On the face of it, designing a family home sounds like a modest project in comparison to the architect’s previous pioneering disaster-relief housing, or his recent design for the Mount Fuji World Heritage Centre. However, given the property’s prominent location on London’s River Thames, sat just behind City Hall at Potters Fields, it’s a bold design, not least because it’s five storeys tall.
Dubbed the ‘pagoda in the park’, the property will stand at 21.5 metres (71 feet) high, and despite some concerns raised by Potters Fields Park Management Trust that the new building would potentially ‘impinge upon the openness of this area of the park’, the family home of property developer John Curran received the go-ahead from Southwark Council.
The Southwark Conservation Areas Advisory Group was in favour of the ‘clever’ proposal, with its ‘obvious Japanese influence’. The group said: ‘The panel thought the scheme an obvious contrast in scale, style and materials to the adjoining hotel building and felt the proposal could offer an interesting feature in the area.’

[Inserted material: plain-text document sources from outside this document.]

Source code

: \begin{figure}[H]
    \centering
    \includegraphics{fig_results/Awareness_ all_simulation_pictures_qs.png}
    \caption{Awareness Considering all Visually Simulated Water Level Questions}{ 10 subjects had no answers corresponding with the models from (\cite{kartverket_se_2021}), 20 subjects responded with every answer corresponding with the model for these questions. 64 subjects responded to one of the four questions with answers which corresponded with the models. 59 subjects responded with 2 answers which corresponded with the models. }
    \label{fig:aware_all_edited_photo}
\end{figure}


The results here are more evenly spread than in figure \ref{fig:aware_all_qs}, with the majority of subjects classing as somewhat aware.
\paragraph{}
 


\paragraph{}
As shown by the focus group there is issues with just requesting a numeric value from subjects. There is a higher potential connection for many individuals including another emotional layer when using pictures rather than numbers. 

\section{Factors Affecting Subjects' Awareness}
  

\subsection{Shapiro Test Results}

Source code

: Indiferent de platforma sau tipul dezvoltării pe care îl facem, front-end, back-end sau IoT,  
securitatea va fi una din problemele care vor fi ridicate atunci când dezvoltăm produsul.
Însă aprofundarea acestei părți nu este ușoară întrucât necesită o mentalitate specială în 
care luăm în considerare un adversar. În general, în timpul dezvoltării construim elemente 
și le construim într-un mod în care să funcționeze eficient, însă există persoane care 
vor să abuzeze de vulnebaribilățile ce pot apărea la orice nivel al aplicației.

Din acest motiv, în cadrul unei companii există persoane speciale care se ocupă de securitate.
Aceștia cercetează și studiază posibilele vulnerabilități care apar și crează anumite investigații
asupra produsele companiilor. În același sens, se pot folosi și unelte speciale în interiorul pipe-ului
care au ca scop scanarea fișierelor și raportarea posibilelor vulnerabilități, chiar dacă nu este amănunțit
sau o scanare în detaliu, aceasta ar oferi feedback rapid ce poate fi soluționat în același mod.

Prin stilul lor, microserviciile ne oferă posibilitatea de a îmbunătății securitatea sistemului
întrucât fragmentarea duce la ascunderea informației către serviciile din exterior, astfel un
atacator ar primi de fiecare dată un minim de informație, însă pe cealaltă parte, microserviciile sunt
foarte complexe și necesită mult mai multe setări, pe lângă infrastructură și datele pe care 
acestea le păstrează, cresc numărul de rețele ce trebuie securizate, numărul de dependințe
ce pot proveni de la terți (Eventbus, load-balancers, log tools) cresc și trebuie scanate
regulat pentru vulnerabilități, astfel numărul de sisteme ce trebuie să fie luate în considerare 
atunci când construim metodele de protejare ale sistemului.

Ban is working with London-based architecture firm Waugh Thistleton on the project, as the firm is known for its expertise with cross-lamintated timber, believing it to be ‘the future of low-carbon construction’.
‘The construction of wooden architecture is fast, quiet and can minimise nuisance for the surrounding neighbourhood,’ reads the architect’s design statement, which was submitted with the planning application.
The design of this cutting-edge, timber house isn’t just about being low-impact, efficient and sustainable, it’s also taken into consideration the surrounding parkland and London’s more historical Tudor roots, according to the architects.
Just a stone’s throw from the iconic Tower Bridge, the three-bed home will include an office on the ground floor, spacious accommodation on the further storeys, topped with a terrace covered by a distinctive ‘wave profile’ roof made from lightweight timber and steel, which gives the building it’s ‘pagoda’ style.
To make the most of the views towards the parkland, floor-to-ceiling glazing has been incorporated into the design and a wall of glass blocks will complete the facade on the Tooley Street side of the property.